One of the most conservative states in the nation had 41% of registered voters with no faith in either Trump or Harris, and another 25% for Harris. That leaves roughly a 1/3rd of Texans actually in support of Trump, and I imagine this trend follows for most states Trump won the popular vote in.
there was a hilariously low voter turnout this year compared to 2020. If you take a look at Texas:
Not to necropost, since I'm a few days late, but the data is interesting to me.
Texas is of course not one of the most conservative states, it's just one of the larger populations that goes Red. But lots of states routinely get won by far higher margins by the GOP, and so are far more conservative. Texas is a lean conservative state.
As to Texas GOP turnout, Trump has actually done quite well. The largest vote gain in decades was George Bush gaining around 700,000 votes between 2000 to 2004. Trump destroyed that by winning Texas by 1.2 million more votes in 2020 than he did in 2016, and this year Trump gained another 480,000 votes on top of that already high result.
Compare that to Bush getting 4.5 million votes in Texas in 2004, and McCain, Romney, and Trump 2016 all getting right around 4.5 million, with Trump the only one to break 4.6 million. That's about 100,000 votes of GOP growth in Texas over 12 years.
Whereas Trump's 2024 vote is 1.6 million higher than in 2016.
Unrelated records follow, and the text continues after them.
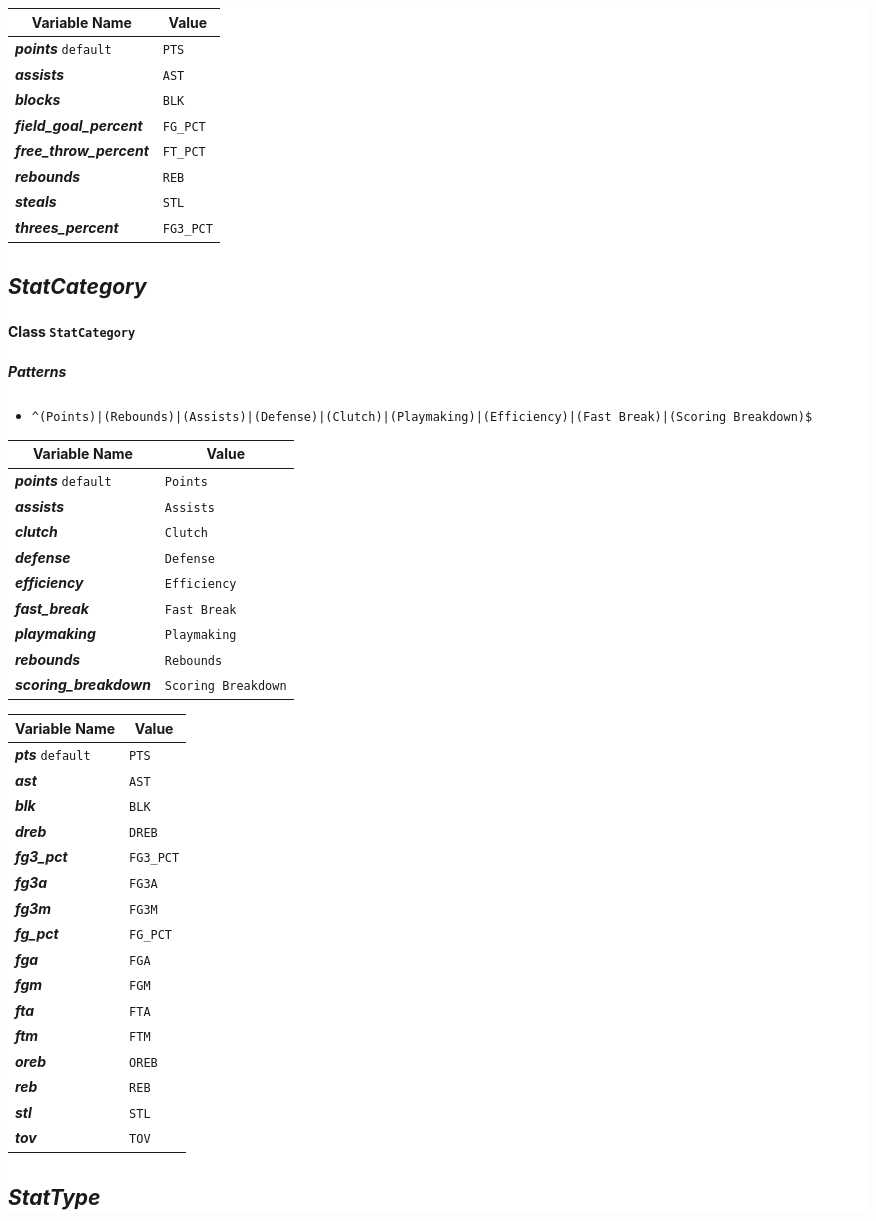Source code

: Variable Name | Value
------------ | -------------
_**points**_ `default` | `PTS`
_**assists**_ | `AST`
_**blocks**_ | `BLK`
_**field_goal_percent**_ | `FG_PCT`
_**free_throw_percent**_ | `FT_PCT`
_**rebounds**_ | `REB`
_**steals**_ | `STL`
_**threes_percent**_ | `FG3_PCT`

## _StatCategory_

#### Class `StatCategory`
##### Patterns 
 - `^(Points)|(Rebounds)|(Assists)|(Defense)|(Clutch)|(Playmaking)|(Efficiency)|(Fast Break)|(Scoring Breakdown)$`

Variable Name | Value
------------ | -------------
_**points**_ `default` | `Points`
_**assists**_ | `Assists`
_**clutch**_ | `Clutch`
_**defense**_ | `Defense`
_**efficiency**_ | `Efficiency`
_**fast_break**_ | `Fast Break`
_**playmaking**_ | `Playmaking`
_**rebounds**_ | `Rebounds`
_**scoring_breakdown**_ | `Scoring Breakdown`

Variable Name | Value
------------ | -------------
_**pts**_ `default` | `PTS`
_**ast**_ | `AST`
_**blk**_ | `BLK`
_**dreb**_ | `DREB`
_**fg3_pct**_ | `FG3_PCT`
_**fg3a**_ | `FG3A`
_**fg3m**_ | `FG3M`
_**fg_pct**_ | `FG_PCT`
_**fga**_ | `FGA`
_**fgm**_ | `FGM`
_**fta**_ | `FTA`
_**ftm**_ | `FTM`
_**oreb**_ | `OREB`
_**reb**_ | `REB`
_**stl**_ | `STL`
_**tov**_ | `TOV`

## _StatType_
As for Texas having lower turnout than 2020, Texas actually averages pretty low turnout in Presidential elections compared to most states, and 2020 was an unusually high turnout year for Texas. So it's hardly alarming it would go down to normal levels this year.
That said, statewide, the counties that Trump won actually saw an increase in turnout from 2020's already record levels, while Harris' counties had lower turnout than Biden got, which is why total turnout ended up down. So Trump didn't win just because Harris is unpopular and depressed turnout, he also actively gained substantial support.
From what I can see, this is also generally true nationwide; Harris' counties are down in turnout, with suburbs seeing gains from the record 2020 turnout.
Trump has gained roughly 10 million votes since 2016, holding on to his record level gains for an incumbent President in 2020. If we assume that Biden's 81 million spike in voters is not a real permanent increase, then Democrats have seen a largely flat growth nationwide since 2008 or so, while the GOP has gained significantly.